╭─ SOURCE RECORDS

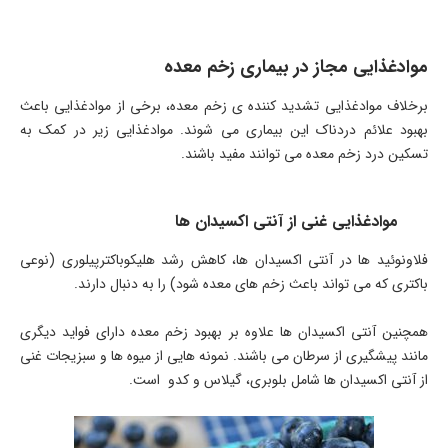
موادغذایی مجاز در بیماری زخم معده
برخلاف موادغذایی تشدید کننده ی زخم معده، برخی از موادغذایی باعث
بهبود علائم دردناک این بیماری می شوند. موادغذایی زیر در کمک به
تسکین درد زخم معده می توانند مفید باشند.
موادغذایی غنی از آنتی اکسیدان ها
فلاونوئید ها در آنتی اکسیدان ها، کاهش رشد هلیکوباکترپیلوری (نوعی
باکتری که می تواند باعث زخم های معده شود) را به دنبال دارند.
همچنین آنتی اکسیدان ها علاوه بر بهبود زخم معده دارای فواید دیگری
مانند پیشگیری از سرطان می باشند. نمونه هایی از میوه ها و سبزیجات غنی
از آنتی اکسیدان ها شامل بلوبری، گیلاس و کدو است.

╰─
╭─ SOURCE RECORDS

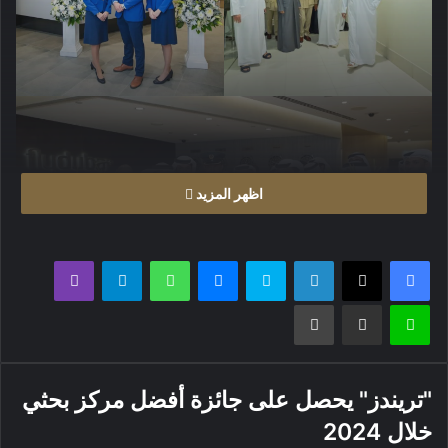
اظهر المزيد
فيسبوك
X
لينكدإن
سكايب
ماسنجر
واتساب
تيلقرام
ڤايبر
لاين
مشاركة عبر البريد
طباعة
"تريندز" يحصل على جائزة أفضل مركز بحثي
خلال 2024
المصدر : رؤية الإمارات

╰─

■ **DIRECTIONS FOR THIS TASK**
Nothing but the lines above from the one containing "موادغذایی غنی از آنتی اکسیدان ها" through the one containing "از آنتی اکسیدان ها شامل" should appear in the answer, each repeated exactly.

■ **SOLUTION TO THIS PROBLEM**
موادغذایی غنی از آنتی اکسیدان ها
فلاونوئید ها در آنتی اکسیدان ها، کاهش رشد هلیکوباکترپیلوری (نوعی
باکتری که می تواند باعث زخم های معده شود) را به دنبال دارند.
همچنین آنتی اکسیدان ها علاوه بر بهبود زخم معده دارای فواید دیگری
مانند پیشگیری از سرطان می باشند. نمونه هایی از میوه ها و سبزیجات غنی
از آنتی اکسیدان ها شامل بلوبری، گیلاس و کدو است.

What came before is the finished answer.